Poor pay and low status have to be tackled if careers in science are to be made more attractive to young people, according to a report out this week, writes Kam Patel.

The study, Contract or Career? A Career in Science, prepared by an alliance of unions including the Association of University Teachers and the Institute of Professional Managers and Scientists and launched at a conference on science careers this week, says that only Sweden follows the United Kingdom practice of paying accountants more than chemical engineers. Sweden employs just 1 per cent of 35 to 45-year-olds in science and engineering, and the UK comes second from bottom of this particular table of OECD countries with 3 per cent.

David Triesman, general secretary of the AUT, says: "The poor pay that accompanies careers in science does not reflect the fact that the job market is hungry for numerate, analytical people and most undergraduates know it." He added that the academic scientists are increasingly employed on short-term, casual contracts with little security until they are in their 40s: "We leak talent away. Yorkshire Water has a better record of conserving resources than the UK does with its scientists."

The UK comes top among OECD countries surveyed in the number of science graduates produced, with 989 out of every 100,000 people qualifying as science graduates. But the unions say that this masks a great variety in the level and kind of science graduate produced. It is likely that other countries have a better record of producing the right mix of graduate scientists and this explains their better employment record, says the report.

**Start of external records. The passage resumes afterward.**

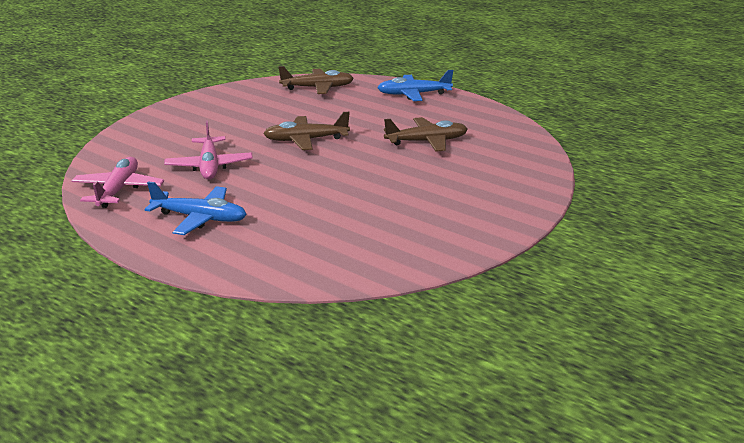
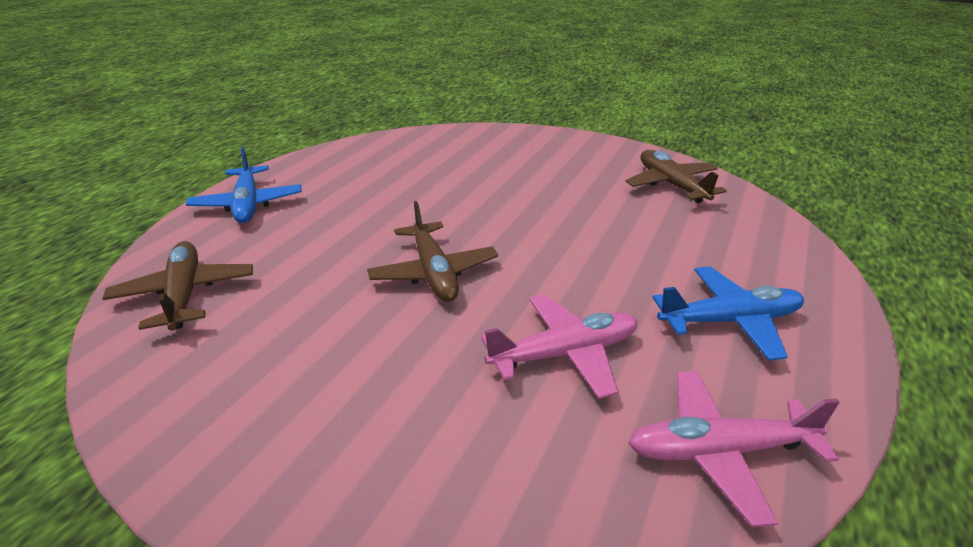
camera: 100 degrees left, 5 degrees up
blue plane [144,181,247,235] -> blue plane turned 75 degrees clockwise [653,267,804,361]
brown plane [384,117,468,152] -> brown plane moved to [625,150,727,203]

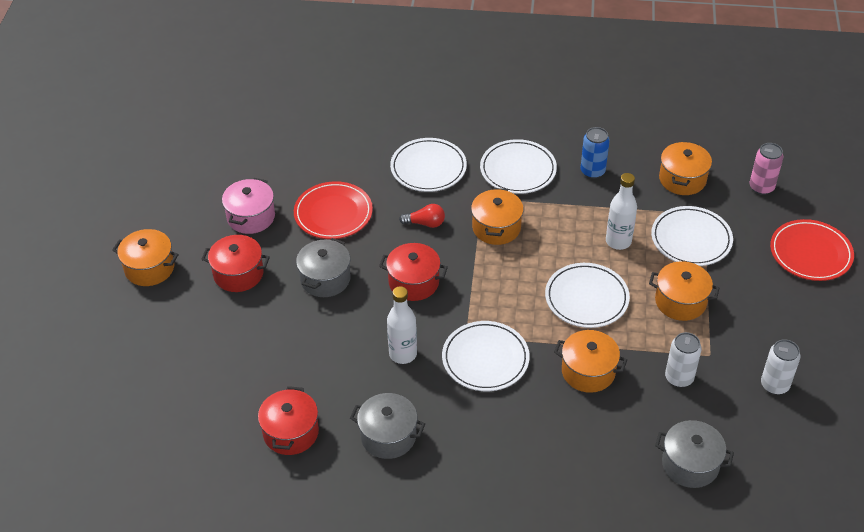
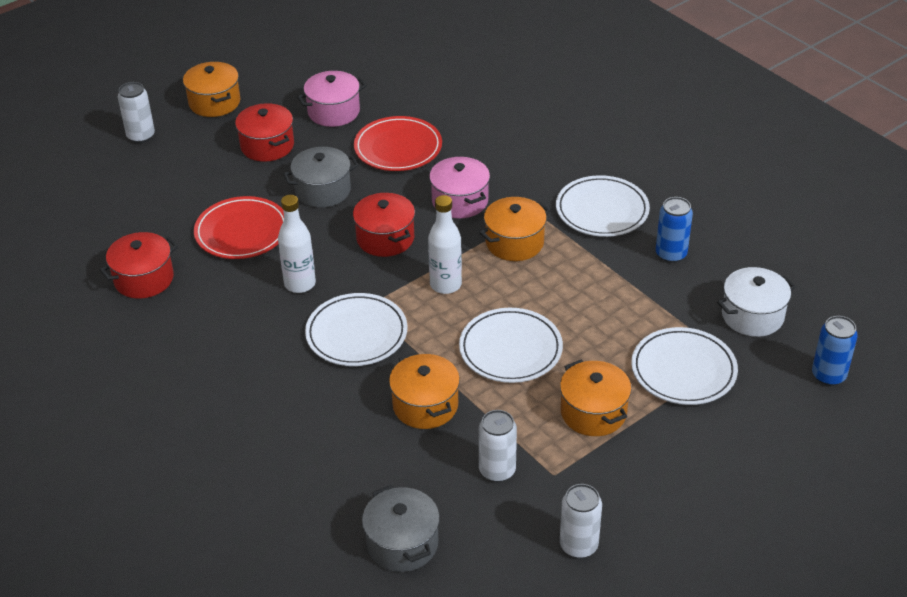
camera: 45 degrees right, 5 degrees down
grey pot [350,393,425,459] -> none
white plate [390,138,467,192] -> none
red light bulb [399,204,445,228] -> pink pot [429,157,490,218]
white bottle [606,173,637,250] -> white bottle moved to [428,195,462,294]
orange pot [659,141,712,195] -> white pot [717,267,796,337]
pink can [749,143,784,195] -> blue can [812,316,858,386]
red plate [770,219,854,281] -> red plate moved to [194,196,284,259]
none -> white can [118,82,155,143]

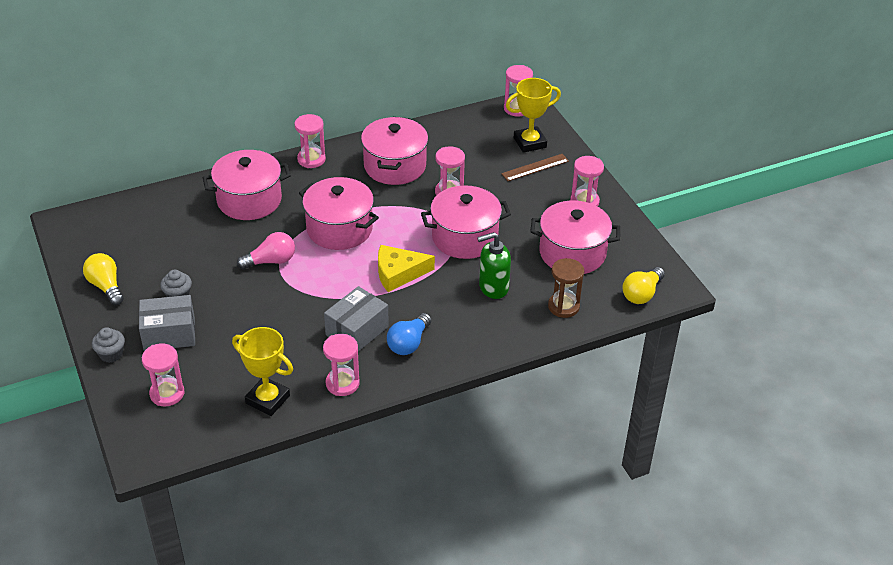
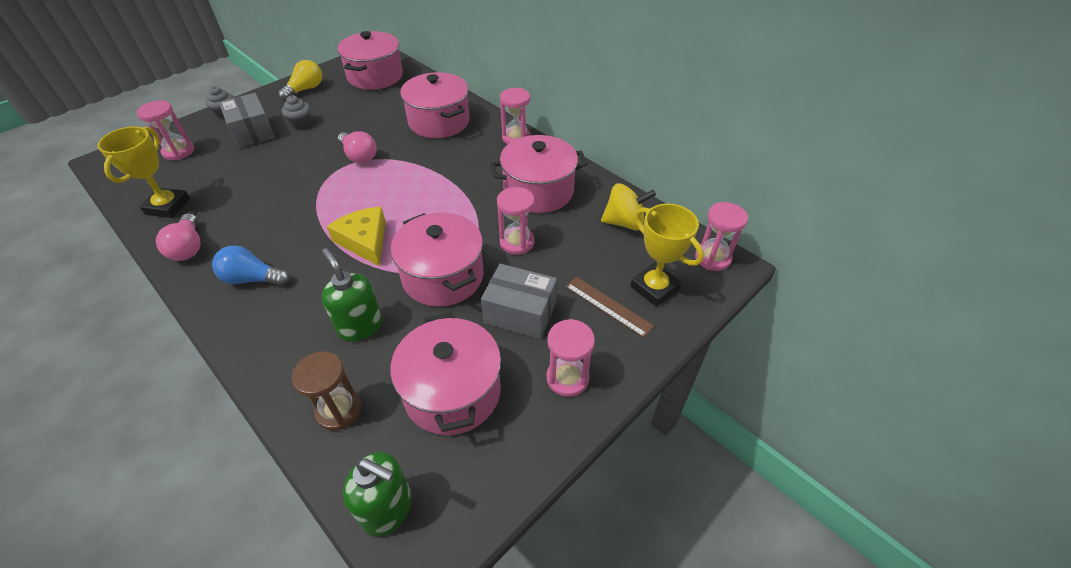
camera: 70 degrees right, 5 degrees up
pink pot [299,177,379,250] -> pink pot moved to [337,31,403,90]
pink hourglass [323,334,360,396] -> pink light bulb [156,214,201,261]
grey box [324,286,389,352] -> grey box moved to [481,264,557,339]
yellow light bulb [622,267,665,304] -> green soap dispenser [343,452,412,537]
none -> yellow spinning top [601,183,656,230]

It also says that the quality of students taking up science in the "old" universities in recent years has been "somewhat lower" than that of many other disciplines and this trend may continue.

Finding a place to study science is also easier. In the "new" universities and colleges the ratio of applications to admissions varied from 13:1 for creative arts to 5:1 for mathematics. Most sciences and engineering courses were around 5:1 to 7:1, except medicine which was 12:1.